- _Quoted text_:
————————

By STEPHEN PROTHERO So much for the jealous God. A survey released earlier this year by the Pew Forum on Religion & Public Life found that the U.S. is a "nation of religious drifters." If, in the realm of love, Americans gravitate toward serial monogamy (moving from marriage to divorce to remarriage and so on), we likewise flit from one religious affiliation to another, pledging our fidelity, say, to Methodism in our youth, Catholicism in middle age and Episcopalianism in our dotage.

A new Pew study, released last week, shows that Americans are swingers as well as switchers, flirting with religious beliefs and practices other than their own without officially changing their religious affiliation. Catholic leaders have long denounced "Cafeteria Catholics" for going down the line and picking and choosing the Catholic beliefs and practices they choose to uphold. According to this new study, Americans as a group are now bellying up to what my Boston University colleague John Berthrong has referred to as the "divine deli."

Not counting travel, or special events such as weddings and funerals, more than one-third of Americans attend worship services at more than one place, and nearly a quarter attend services held by another religion. Much of this religious infidelity happens in the family, or within the extended family—Lutherans attending Baptist services or Baptists attending Catholic Mass. But among black Protestants 8% attend services at synagogues, and 5% of this same group go to mosques. Meanwhile, large numbers of American Christians affirm beliefs that their theologians have long denounced as heretical: 23% believe in astrology, 22% in reincarnation and 21% in yoga as a spiritual practice.

In many respects this religious promiscuity is nothing new. Many early Christians were also practicing Jews. And in China the "Three Teachings" of Confucianism, Taoism and Buddhism have co-existed for centuries, with many believers turning to Confucianism for etiquette, Taoism for freedom and Buddhism for enlightenment. Yet the Western monotheisms have insisted that there is but one way to afterlife bliss. What has happened to this sort of confidence? Clearly it survives in Orthodox Jews, evangelical Christians and traditional Muslims. But for the rest of us, fear of a jealous God seems a distant memory.

The new Pew data provide further evidence for the death of denominationalism in American life and for the enduring power of the ideal of religious tolerance. Once upon a time, Baptists and Lutherans and Disciples of Christ fought bitterly over such matters as when to baptize Christians and just how Jesus was present at the Eucharist. But that stuff is so last century. Today even the distinctions between Jews and Buddhists, or between Hindus and Christians, are starting to blur, not least because most Americans have almost no idea what these traditions stand for.

————————

- _Dataset items_:
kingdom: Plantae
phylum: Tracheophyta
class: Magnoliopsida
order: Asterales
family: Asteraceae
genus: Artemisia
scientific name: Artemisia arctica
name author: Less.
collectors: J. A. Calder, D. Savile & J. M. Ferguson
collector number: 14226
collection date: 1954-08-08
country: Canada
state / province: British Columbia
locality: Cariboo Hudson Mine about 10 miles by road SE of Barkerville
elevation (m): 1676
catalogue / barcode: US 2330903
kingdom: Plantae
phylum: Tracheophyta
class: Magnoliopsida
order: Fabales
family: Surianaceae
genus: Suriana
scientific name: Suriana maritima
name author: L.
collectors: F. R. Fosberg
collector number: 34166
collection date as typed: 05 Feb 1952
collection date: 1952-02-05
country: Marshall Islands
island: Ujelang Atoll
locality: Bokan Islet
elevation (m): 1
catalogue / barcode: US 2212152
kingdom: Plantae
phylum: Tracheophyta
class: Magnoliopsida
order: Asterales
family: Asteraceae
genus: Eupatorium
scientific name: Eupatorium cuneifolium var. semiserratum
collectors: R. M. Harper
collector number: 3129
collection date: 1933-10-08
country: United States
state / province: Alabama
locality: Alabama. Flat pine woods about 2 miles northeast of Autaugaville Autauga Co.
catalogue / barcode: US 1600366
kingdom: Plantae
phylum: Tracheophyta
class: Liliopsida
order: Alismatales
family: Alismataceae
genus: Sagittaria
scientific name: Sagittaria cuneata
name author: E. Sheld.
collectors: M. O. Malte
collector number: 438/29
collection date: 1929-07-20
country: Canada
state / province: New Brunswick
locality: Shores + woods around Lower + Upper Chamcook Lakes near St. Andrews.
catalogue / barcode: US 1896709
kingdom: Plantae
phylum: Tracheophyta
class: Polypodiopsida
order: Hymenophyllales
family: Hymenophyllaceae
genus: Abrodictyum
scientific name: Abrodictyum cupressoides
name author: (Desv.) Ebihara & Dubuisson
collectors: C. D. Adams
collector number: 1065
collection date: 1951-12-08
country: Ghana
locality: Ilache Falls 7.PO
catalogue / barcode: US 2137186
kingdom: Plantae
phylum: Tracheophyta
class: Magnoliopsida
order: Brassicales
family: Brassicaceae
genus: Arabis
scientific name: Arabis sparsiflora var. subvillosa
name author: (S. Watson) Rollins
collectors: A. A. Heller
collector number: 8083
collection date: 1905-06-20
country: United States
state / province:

————————

- _Exercise 1_:
Answer these questions from the essay on Americans' religious switching:
(a) What phrase did John Berthrong use for the way Americans now choose among religious beliefs and practices?
(b) What percentage of black Protestants attend services at synagogues?
(c) Which three teachings have co-existed in China for centuries?
- _Exercise 2_:
Resume the essay on Americans' religious switching from the point where it stops.
The items were taken from a separate source.

- _Exercise answer 1_:
(a) The "divine deli."
(b) 8%.
(c) Confucianism, Taoism and Buddhism.

- _Exercise answer 2_:
The great religions have long pursued different goals through different means: Christians sought salvation through faith or works (or some combination thereof), while Buddhists sought nirvana through meditation or chanting. So a century ago jumping from a Catholic Mass to an evangelical revival to a Buddhist retreat would have felt like leaping across vast chasms. But contemporary Americans know almost nothing about their own religious traditions and even less about the traditions of others. Most Americans cannot name any of the Four Gospels, and an overwhelming majority admit to being wholly ignorant of Islam. So we shuffle from one to the other with little sense of what is being lost (or gained) in the process.

As a scholar of religion, I am supposed to simply observe all this without rendering any judgment, but I can't help feeling that something precious is being lost here, perhaps something as fundamental as a sense of the sacred. Harvard philosopher George Santayana once observed that "American life is a powerful solvent," capable of neutralizing new ideas into banal clichés. I worry that this solvent is now melting down the sharp edges of the world's religions, bending them toward purposes other than their own.

It is possible, of course, that as we jump from one place of worship to another we are learning along the way. But what we are really doing looks more akin to commerce than to education.The store managers in our spiritual marketplace seem a bit too eager to sell us whatever they imagine we want.

At their best, Judaism and Christianity and Hinduism and Buddhism call us to rethink the world and then challenge us to remake it—and to remake ourselves. But the truths of one religion often clash with those of others, or contradict each other outright. Even Protestantism has carried inside its various denominations strikingly different visions of the good life, both here and in the hereafter. Absent a chain of memory that ties us to these religions' ancient truths, these visions are lost, and we are left to our own devices, searching for God with as much confusion as we search, in love, for the next new thing.

—Mr. Prothero is a professor religion at Boston University.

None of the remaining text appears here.